The arguments often voiced against consistent PR are for the most part specious, if not outright reactionary. Among the latter is the allegation that PR leads to government instability. Even supposing this were true, seeking government stability betrays a hankering after a strong state - not a particularly democratic sentiment. Actually, over the 61 years of Israel’s existence, the average lifetime of a government has been very nearly two years; and the lifetime a Knesset (elected for a maximal term of four years) has been about 3.3 years.

Note that we are not saying that Israel is a highly democratic country. Our remarks so far refer to one narrow aspect: the electoral system. Israel ‘compensates’ for its democratic electoral system by having a racist citizenship law, which discriminates against non-Jews and denies the vote to many non-Jewish residents (not to mention all long-stay migrant workers). Also, the only significant group of Israelis living outside its borders who are allowed to vote are the Jewish settlers in the West Bank and Syrian Golan Heights. The Palestinian inhabitants of the occupied territories are denied the most elementary civil and human rights. Moreover, a party whose platform is too explicitly anti-Zionist may be forbidden to stand for elections.

However, the PR electoral system encourages sincere (as opposed to strategic or tactical) voting, and results in a Knesset whose composition is a pretty faithful reflection of the active (ie, non-abstaining) electorate.

A feature of the system is the proliferation of relatively small parties. No party has ever won a majority of the 120 seats. In the present Knesset there are 12 parties, the largest of which, Kadima, has 28 seats, having won less that a quarter of the vote. (There were 21 additional parties who ran, but failed to obtain or even approach the 2% threshold.)

This proliferation is both a consequence of the PR system and a cause of its persistence. At a deeper level, it reflects the exceptional complexity of Israeli society and politics.

In many capitalist countries, most significant blocs of political opinions and programmatic positions can be ranged, very schematically, in a one-dimensional spectrum from left to right, regarding socio-economic class issues. To broadly characterise the politics of a party or a group it is sufficient to locate them on this single axis. In many other capitalist countries, the political landscape is two-dimensional: there is a second spectrum (say, the attitude to religion) that is not strongly correlated with the socio-economic one; so that in order to broadly characterise the politics of a party or group, you need to locate them on each of the two axes. (For example, in some countries if you know that a group is on the radical left, you cannot infer its attitude to religion: Marxists are on the secularist radical left, whereas supporters of liberation theology are on the religious radical left.)

But in Israel, having retained its colonialist nature alongside its developed capitalist economy, politics is three-dimensional: a threefold classification is needed to characterise, again very schematically, the programmes of parties and groups. First, there is the attitude to Zionism and militarism. Along this axis, positions range from anti-Zionism and dovish anti-militarism to aggressive Zionist expansionism. (All Zionist parties would like Israel to have as much territory with as few Arabs as possible; but even Zionists differ as to what is realistically achievable in this respect.) Second, there is the socio-economic axis, on which positions are ranged from left to right. Third, there is the religious axis, on which positions range from secularism to religious fundamentalism.

■ Stored records

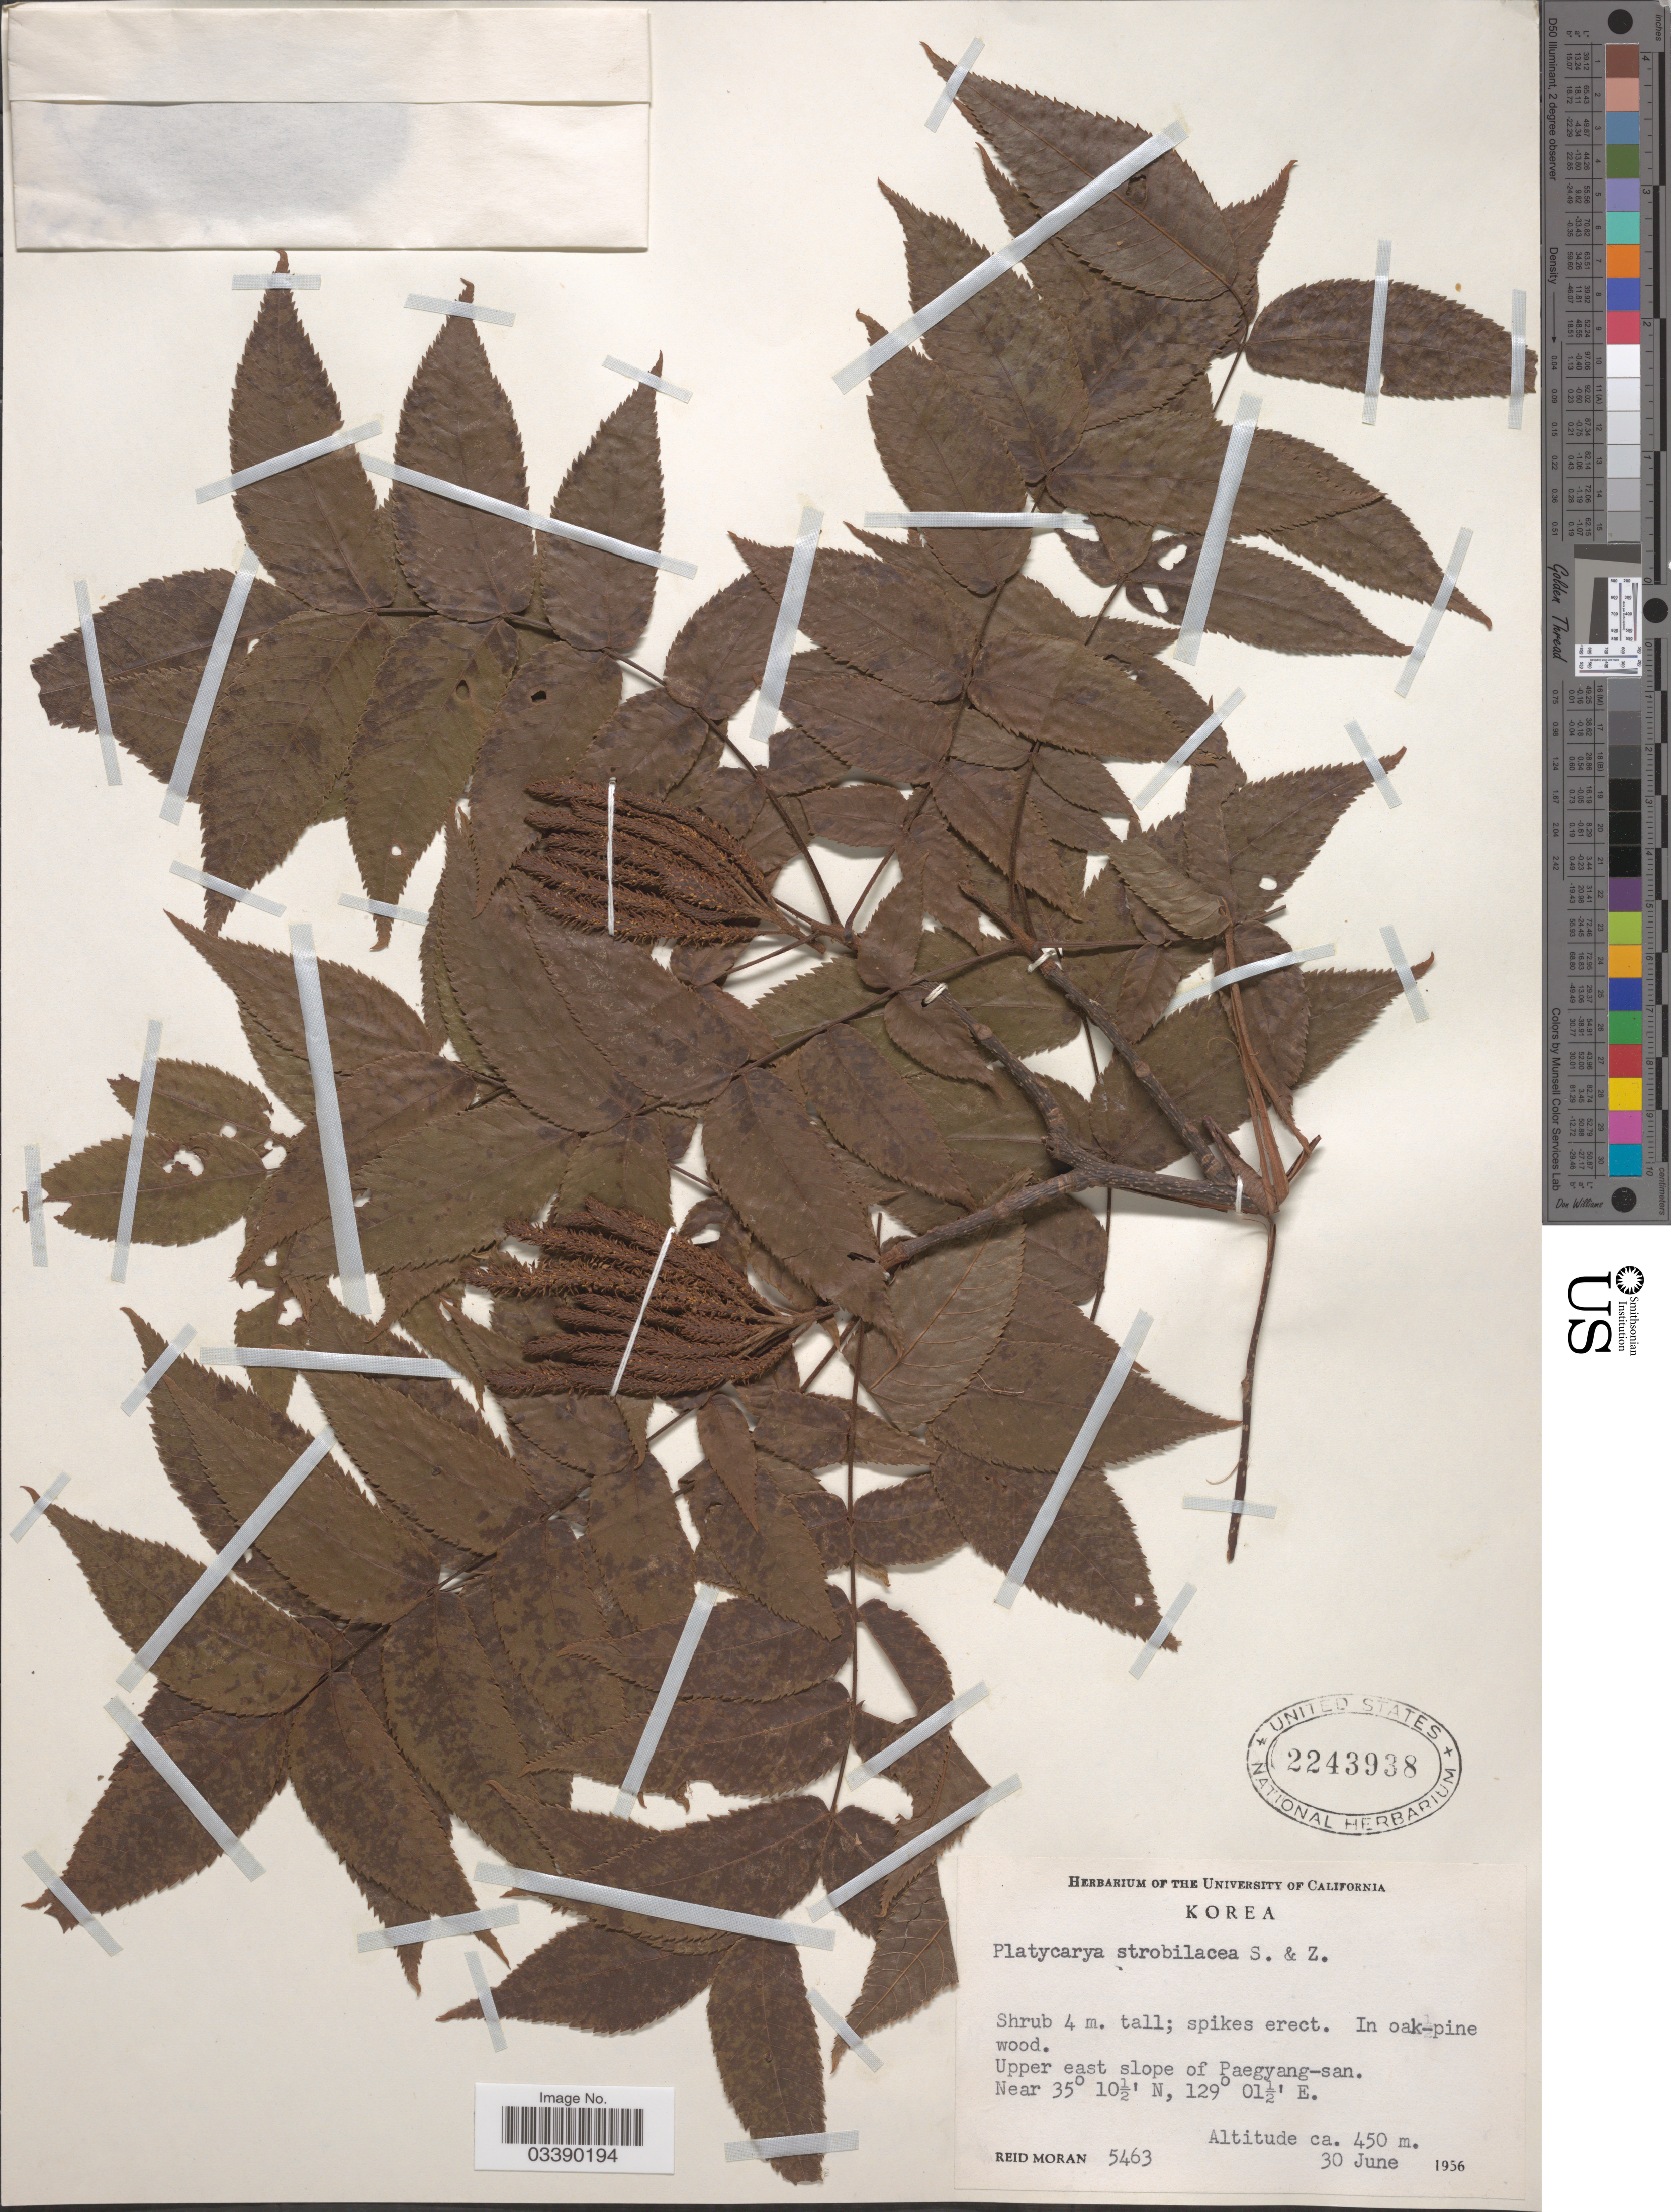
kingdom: Plantae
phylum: Tracheophyta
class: Magnoliopsida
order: Fagales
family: Juglandaceae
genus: Platycarya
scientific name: Platycarya strobilacea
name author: Siebold & Zucc.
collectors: R. Moran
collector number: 5463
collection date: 1956-06-30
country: South Korea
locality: Upper east slope of Paegyang-san.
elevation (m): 450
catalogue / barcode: US 2243938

■ EXERCISE INSTRUCTIONS
1. Translate this sentence from the text on Israel's electoral system into Spanish: "No party has ever won a majority of the 120 seats."
2. Continue the text on Israel's electoral system from the point where it ends.

■ EXPECTED OUTPUTS
1. Ningún partido ha obtenido jamás la mayoría de los 120 escaños.

2.
Readers must be warned that Israeli political discourse uses the terms ‘left’ and ‘right’ quite differently from common usage elsewhere: rather than referring to the socio-economic dimension, it denotes attitude to Zionism, expansionism and militarism. According to this confusing usage - which is followed by foreign mainstream media when discussing Israel - the Israeli parliamentary ‘left’ consists of anti-Zionists (the so-called ‘Arab parties’, notwithstanding the fact that one of their 11 MKs is a Jewish CP member) and dovish soft Zionists, whether they are socialists, social democratic reformists or ardent admirers of the capitalist market.

In what follows we shall avoid this confusion, and use ‘left’ and ‘right’ in the normal socio-economic sense.

Arguably, the most rightwing ruling coalition in Israel’s history, as well as the most hawkish, was the third Yitzhak Shamir government (June 1990 to July 1992).

More aggressive expansionism

In this sense, the new Knesset and government coalition do not represent a really significant shift to the right. In the present coalition, as in the previous one, the party with the most leftwing economic positions - on paper, if not in its actual practice - is undoubtedly Shas, the orthodox religious party that draws almost all its support from the ranks of the Mizrahi (oriental) Jewish working class and lower middle class, and insists on describing its economic policy as ‘social democratic’.1 The ‘Labour’ Party may be described as socio-economically centrist.

The major difference between the present coalition and its predecessor is the substitution of the previous dominant party, Kadima, by the Likud; but, as these two parties are virtually indistinguishable in socio-economic terms, this substitution does not represent a rightward shift.

One of the most noticeable changes is the meltdown of the Zionist so-called ‘left’: ‘Labour’ - led by Ehud Barak, who remains defence minister in the new coalition - is down from 19 to 13 seats, while Meretz lost two of its five seats. This is due to the fact that many previous voters in the ‘Labour’ and Meretz camp, who were for a kind of ‘peace process’ and some sort of mild secular and liberal domestic policy, felt that they could now vote for Kadima, led by Tzipi Livni, without compromising their principles. At the same time, Kadima (down from 29 to 28 seats) has lost many of its previous voters to Likud (up from 14 to 27).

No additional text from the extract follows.